Erin had daughters. Two, if we were getting specific. Ava was sixteen and Bella, thirteen. They were all coming to Thanksgiving dinner at Pops and Gran’s. Dad thought we should do a trial run on a smaller scale and invite them over for Sunday dinner at our place to ease them into it before we went the whole McCoy.
“Ava’s a vegan,” Dad announced, making her my assignment as he walked by with a basket full of freshly folded laundry.
I looked up from my shopping list. “Are you serious?”
“What? You’ve sort of already eased me into it.”
“Once a week.” And Dad never complained about it but there was a visible sagging of shoulders and immediate air of resignation whenever he wandered into the kitchen and discovered it was vegan night again. If things between Dad and Erin continued as they had been there was a definite possibility we could all be family one day. Neither of us had actually said it out loud yet but that was the collision course we were on. I pulled up a recipe for an apple nut quinoa salad I’d tried a few weeks ago and quite liked. It would go well with the pork roast already on the menu and we had almost everything we needed to make it. My list transferred automatically to my phone. I closed my laptop and hopped off my stool just as Dad re-emerged with his keys in hand. “Have you met them yet?”
“Just once. They spend every other weekend with their father in Dallas.”
“What are they like?”
“Teen-age girls.”
“What’s that supposed to mean?”
“You’ll see.” He shook his head at Charlie. “Sorry bud, not this time. Can we try and keep it to a two-stop shop? Bryce and Justin are coming over this afternoon to help me lay down some flooring upstairs and I need to do some prep work before they get here.”
I had to spend my afternoon with Tony. Jack was nowhere in sight, which was completely understandable—it was the weekend and he had a life. But I missed his sardonic grin all the same. I wasn’t the only one. “Jack’s not with you?” Nessa said wistfully when she realized I’d come alone, that I hadn’t just hidden him behind me. She checked.

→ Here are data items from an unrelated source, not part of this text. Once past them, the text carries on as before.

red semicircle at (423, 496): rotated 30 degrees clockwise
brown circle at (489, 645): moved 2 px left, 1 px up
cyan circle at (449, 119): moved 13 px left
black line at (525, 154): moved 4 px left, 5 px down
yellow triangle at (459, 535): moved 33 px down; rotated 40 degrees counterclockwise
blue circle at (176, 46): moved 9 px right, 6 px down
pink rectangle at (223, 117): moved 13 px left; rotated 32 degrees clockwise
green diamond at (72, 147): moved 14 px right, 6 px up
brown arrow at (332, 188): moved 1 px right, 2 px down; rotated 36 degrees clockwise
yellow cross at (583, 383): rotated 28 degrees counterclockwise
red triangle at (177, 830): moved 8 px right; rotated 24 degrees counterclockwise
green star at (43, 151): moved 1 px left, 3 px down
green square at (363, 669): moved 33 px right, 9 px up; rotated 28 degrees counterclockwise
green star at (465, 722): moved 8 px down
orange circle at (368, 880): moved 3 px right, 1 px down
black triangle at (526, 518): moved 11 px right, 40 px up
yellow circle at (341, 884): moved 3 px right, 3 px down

She waited expectantly for me to tell her where he might be or what he might be doing but he hadn’t texted or called since he dropped me off last night. With a start I suddenly realized I was in such a tear to get to Drew I completely forgot all about Jack. No: Good-bye, Jack. No: Thanks for letting me cry all over you, Jack; and eating room service when you REALLY wanted to go out, Jack; and then putting up with me kicking you all night when you could’ve been comfortably asleep in your own bed, Jack. After everything he’d done for me in New York, I’d left him in an instant without a backward glance, without another thought. I didn’t even remember my luggage in the back of his car. Dad must’ve brought it in for me.